[[ TEXT SHOWN open ]]

AMD: Zen will offer 40% faster performance per clock than Carrizo

Zarathustra[H];1041924340 said:
JF-AMD is John Fruehe. He was a director of product marketing at AMD.

Sure, I know what you mean, investor disclosures are sacred and all that, but its not like he was just some Joe shmoe leaker who claimed he worked for AMD and leaked shit on forums.

He was pretty much the public face of AMD for the year proceeding the bulldozer launch.

That was a fun time. I've been on several forums over the years when you get a zealot like figure and then their predictions turn out wrong or their core argument disappears...and then they do too surprisingly.;)
 
Been thinking about my next machine build. All the PCs I've ever built myself (and 90% for customers) over the past 20+ years have been AMD based but I don't see that happening next year.

The trend will be truly bucked. All I see in the AMD section is what looks like 2010 technology.
 
Yeah exactly. Notice how he didn't say anything about IPC lol.

And we didn't even ask when he was here because no one even though that single core performance can drop below Phenom II :D

I'm still laughing at my own stupidity when i remember how I bough X6 with mobo in hope of getting kickass 8 core cpu that will be compatible with that nice freshly released 890GX mobo :p
 
Been thinking about my next machine build. All the PCs I've ever built myself (and 90% for customers) over the past 20+ years have been AMD based but I don't see that happening next year.

The trend will be truly bucked. All I see in the AMD section is what looks like 2010 technology.

FM2+ is updated. Just not an option for many of us.
 
Bulldozer was faster in that it could clock higher. I went from a Phenom II X6 at 4.0 GHz to a 8150 and had to get it to 4.5 GHz before I saw an increase in performance. So I guess you could say it was "better" in a way. :D

I remember that JF-AMD. He ran around touting how IPC didnt matter and all kinds of other crap and then always had the caveat that he was server side and wasnt an expert on the consumer side so couldnt answer any questions really.....but had "I know Bulldozer" as his sig. Then when it came out and Bulldozer was slower than Phenom II he posted a big rant on OCN and basically blames all of US! My favorite quote was something like, "all my bosses at AMD said I was wasting my time talking to a bunch of knuckle draggers on these forums. Guess they were right". I just tried to find that post on OCN but its either been deleted of my search skills suck.

[[ TEXT SHOWN closed ]]
[[ DATASET open ]]

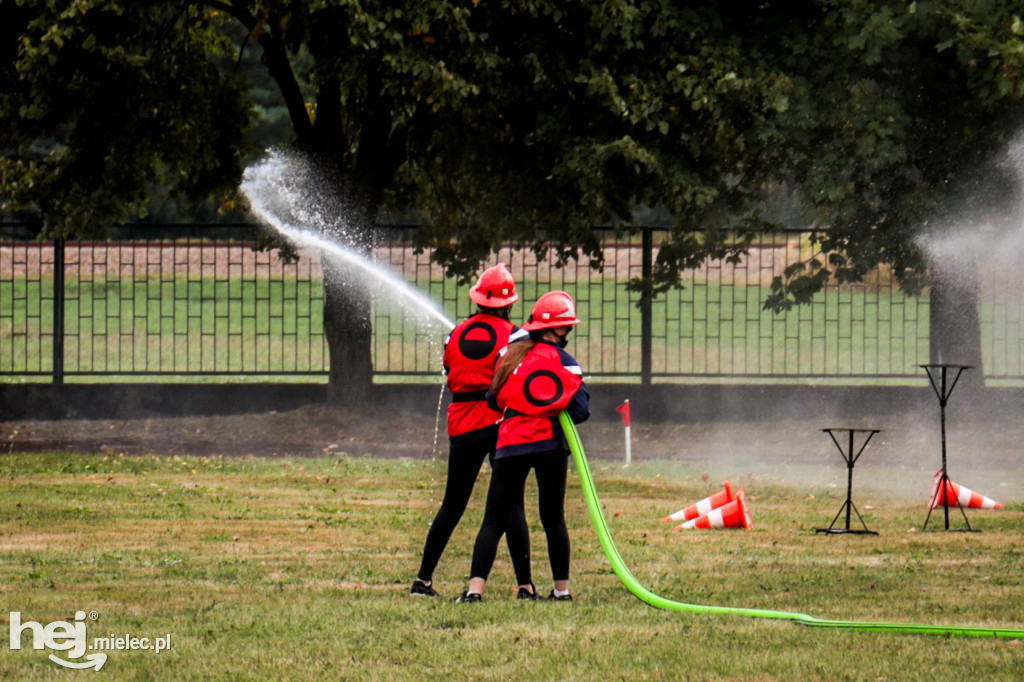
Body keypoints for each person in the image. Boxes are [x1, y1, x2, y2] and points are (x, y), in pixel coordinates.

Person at [410, 264, 539, 599]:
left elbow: (449, 368)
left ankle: (423, 581)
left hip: (462, 423)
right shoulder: (516, 336)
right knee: (512, 506)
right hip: (499, 424)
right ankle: (525, 585)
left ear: (479, 300)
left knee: (452, 504)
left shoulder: (456, 333)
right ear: (509, 304)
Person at [456, 290, 590, 603]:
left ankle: (474, 591)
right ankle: (561, 591)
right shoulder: (567, 364)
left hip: (511, 443)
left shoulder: (509, 356)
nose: (568, 333)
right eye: (567, 327)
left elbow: (492, 399)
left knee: (494, 517)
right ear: (556, 329)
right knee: (552, 516)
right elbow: (581, 412)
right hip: (551, 445)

[[ DATASET closed ]]

## WORK TO COMPLETE
A) According to the forum thread, what position did John Fruehe hold at AMD?
B) In the forum thread, why does the poster who moved from a Phenom II X6 to an 8150 call Bulldozer "better" only in a way?
The material has no connection to the forum thread.

## EXERCISE RESPONSES
A) He was a director of product marketing at AMD.

B) Bulldozer's only edge was that it could clock higher. The poster ran the Phenom II X6 at 4.0 GHz and had to push the 8150 to 4.5 GHz before seeing any gain in performance.